Choosing contentment is hard. Our society tells us our lives should be easy, they should be beautiful, we should have everything. Eventually all these things converge and our lives will be perfect. When that happens then we can be content.
Doesn’t work that way, does it?
Our sense of entitlement can hold us back from embracing the beauty in our lives and seeing the blessings that are in front of us. We experience contentment when we choose to reframe how we look at our circumstances and ground our expectations in reality.
Yes, life is challenging. Yes, things don’t always go our way. But we can be content if we choose to be. It’s not an easy choice but it does get easier when we choose it minute-by-minute, hour-by-hour, day-by-day, year-by-year.
Here are 6 practices that can increase your contentment.
1. Express gratitude
Intentionally identifying things to be grateful for helps us recognize just how blessed we are. It can be hard to see the blessings when we rush past them without stopping to notice. By slowing down and searching out the bright spots in our days we can see the aspects of our lives that we should be content with.
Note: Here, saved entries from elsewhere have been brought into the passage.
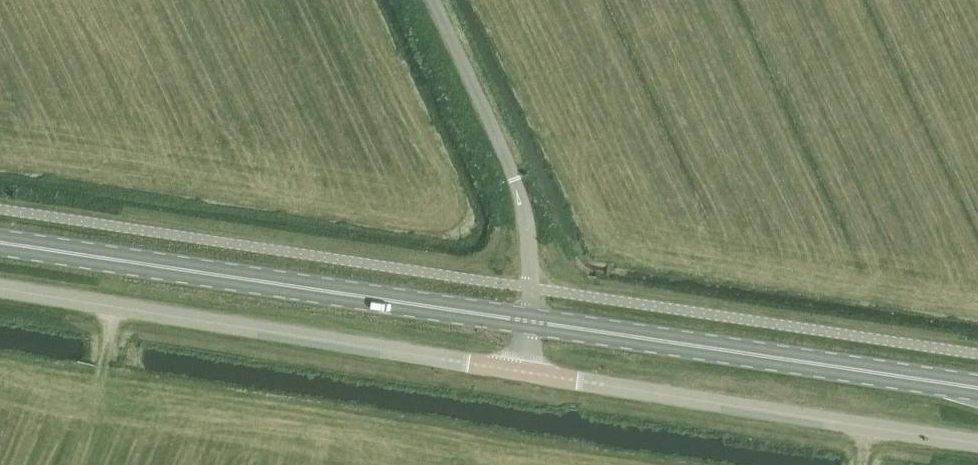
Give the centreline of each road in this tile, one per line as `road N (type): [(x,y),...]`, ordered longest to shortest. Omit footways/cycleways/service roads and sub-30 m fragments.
road 1 (primary): [(529,322),(0,245)]
road 2 (unclassified): [(520,372),(0,289)]
road 3 (unclassified): [(977,442),(520,372)]
road 4 (primary): [(977,389),(529,322)]
road 5 (unclassified): [(529,322),(521,197),(431,0)]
It can be simple things like a hot cup of coffee, a giggly baby, ripe strawberries or a note from a friend.
While identifying things to be grateful for is good, expressing that gratitude is even better. It can be saying ‘thank you’ to a child for completing a chore or responding politely to a sibling, telling your husband you think he’s a great dad or letting a coworker know you enjoy working with her. Our gratitude only increases when we share it with others.
2. Keep a thankfulness journal
In the same vein as expressing gratitude, writing down what we’re thankful for can greatly increase our contentment. Either keep a running list or at the end of every day write down three things you’re thankful for. This keeps your eyes open for things to be thankful for and helps you to remember your blessings when you’re having a hard time seeing them.
3. Be generous
Giving generously of our resources affords us the opportunity to learn to manage what we have well and possibly realize that we don’t need as much as we think we do and we can be content with what we have.
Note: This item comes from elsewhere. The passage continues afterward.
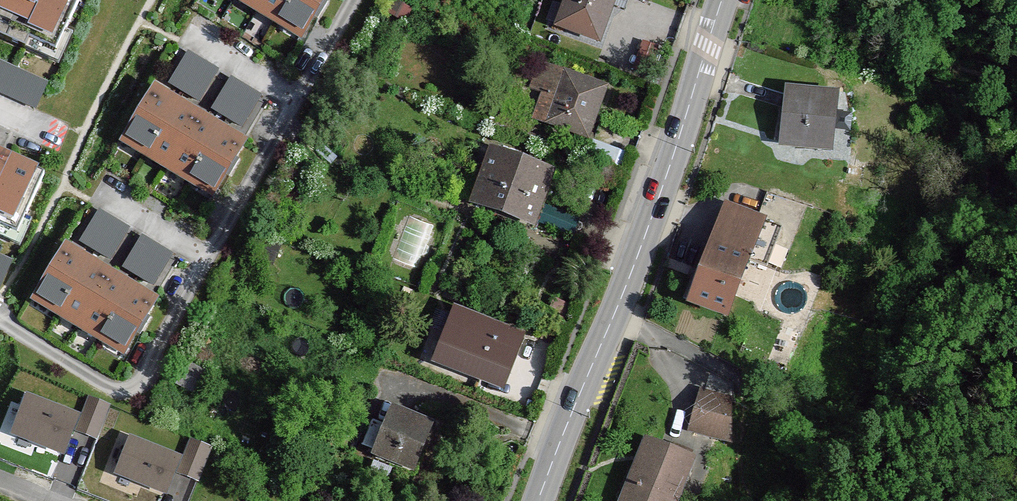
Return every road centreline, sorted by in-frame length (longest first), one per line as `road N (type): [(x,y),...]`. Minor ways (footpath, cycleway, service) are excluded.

Whether it’s time, money or our listening ear, giving of ourselves to others allows us to share our blessings. Instead of focusing on where we lack we can look at the needs of others and how we can make a difference in their lives. In doing so we might realize just how good we have it.
4. Stay away from what makes you discontent
Even our best attempts at contentment can be sabotaged when we enter into situations that expose the areas where we lack contentment. It could be certain stores, social media, toxic relationships or magazines. Personally, I do better when I spend as little time as possible on Pinterest and I avoid West Elm like the plague.
While we can’t remove everything that makes us discontent, especially if those things are people we have to interact with on a regular basis, we can limit exposure to messages that tell us we’re not good enough and instead choose to find the blessings in our present circumstances.
5. Take care of yourself
It’s hard to be content when we’re stretched thin and worn down. Self-care is an important aspect of contentment because it gives us the energy necessary to see the blessings in difficult circumstances and the ability to respond positively to them. Having the time and space to do what we enjoy is something to be content about in and of itself!
If you’re the praying type, prayer can have a huge impact on your contentment. CS Lewis said, ‘I don’t pray because it changes God. I pray because it changes me’. While God might change our circumstances if we ask him to, it’s more likely that he’ll change our hearts.
Being in conversation with God about our discontentment might help us understand why God has us in certain circumstances and what lessons he wants us to learn through them.
Which number on this list do you think would most benefit you? (Beth here: I’m trying out a fun new method for #2, and I really need to be careful about #4 – it’s a doozy. How ’bout you?)